2,305 incidents, 849 with confirmed data disclosure

Top patterns

 

System Intrusion, Social Engineering and Miscellaneous Errors represent 83% of breaches

Threat actors

 

External (73%), Internal (27%) (breaches)

Actor motives

 

Financial (97%), Espionage (3%) (breaches)

Data compromised

 

Personal (58%), Other (40%), Credentials (28%), Internal (25%) (breaches)

What is the same?

 

Two of the top patterns from last year are still in place. Financial motivation continues to be the driver behind most attacks.


Summary

Manufacturing has seen an increase in Error-related breaches. The installation of malware after hacking via the Use of stolen credentials is somewhat commonplace.

This year’s model

This year’s Manufacturing model comes with a new and improved feature: Errors! As in most other industries, Misdelivery is the error du jour, accounting for almost half (48%) of error-related breaches. As we have mentioned elsewhere, this is in part the result of contributor bias, but nevertheless, sending things to the incorrect recipient does appear to be somewhat widespread regardless of vertical. Loss and Misconfiguration round out the top three error varieties, and they account for approximately 20% and 18% of breaches, respectively.
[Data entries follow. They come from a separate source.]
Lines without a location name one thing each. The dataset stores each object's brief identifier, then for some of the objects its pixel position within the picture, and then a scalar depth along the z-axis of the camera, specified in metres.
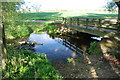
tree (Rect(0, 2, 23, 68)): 4.52
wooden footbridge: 7.78
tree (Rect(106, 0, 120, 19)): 16.24
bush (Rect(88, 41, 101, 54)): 6.85
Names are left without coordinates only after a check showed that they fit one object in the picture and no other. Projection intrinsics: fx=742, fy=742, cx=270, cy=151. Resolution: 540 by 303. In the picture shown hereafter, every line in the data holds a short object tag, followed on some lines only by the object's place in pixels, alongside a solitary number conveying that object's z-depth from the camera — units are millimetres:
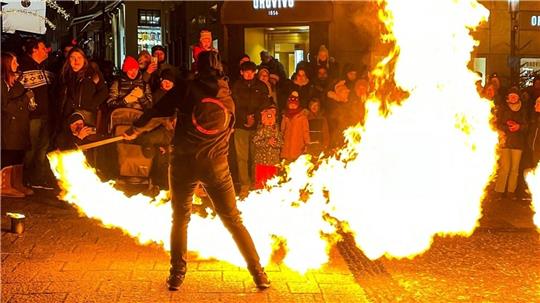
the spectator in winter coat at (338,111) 10727
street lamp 16469
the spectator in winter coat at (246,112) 10359
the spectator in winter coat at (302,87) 11055
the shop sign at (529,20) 16594
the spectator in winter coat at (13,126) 9312
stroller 9945
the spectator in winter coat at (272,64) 11894
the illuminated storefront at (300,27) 16641
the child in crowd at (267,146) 9891
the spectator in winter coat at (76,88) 9352
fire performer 5672
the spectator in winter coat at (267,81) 10666
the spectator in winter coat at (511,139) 10570
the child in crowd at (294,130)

System Intrusion continues to hold on to the top spot in Manufacturing. This is probably related to the still very effective combination of hacking via Use of stolen credentials (present in 25% of manufacturing breaches) to gain access to the environment and then the liberal application of Ransomware (involved in 35% of breaches in this vertical). It’s hard to keep the gadgets rolling off the assembly line when your data is locked up tight and someone else holds the keys.

Data Breach Investigation Report figure 66

It’s your asset on the (manufacturing) line.

Social Engineering remains steady with regard to breaches in this vertical due to action varieties such as Phishing (55%) and Pretexting (42%). Apparently, consumer feedback branded the Basic Web Application Attacks pattern as so 2022, and it now languishes near the bottom of the pattern rankings with the likes of Privilege Misuse. In fact, the asset of Server–Web app has been on a slightly downward trajectory. Figure 67 illustrates this decline and also shows the corresponding rise of Server–Mail. This makes sense when, as mentioned above, one considers that Phishing remains prevalent in the Manufacturing vertical. Of course, the credentials typically obtained via phishing are those that afford the criminal a foothold into the organization via the email account of the victim.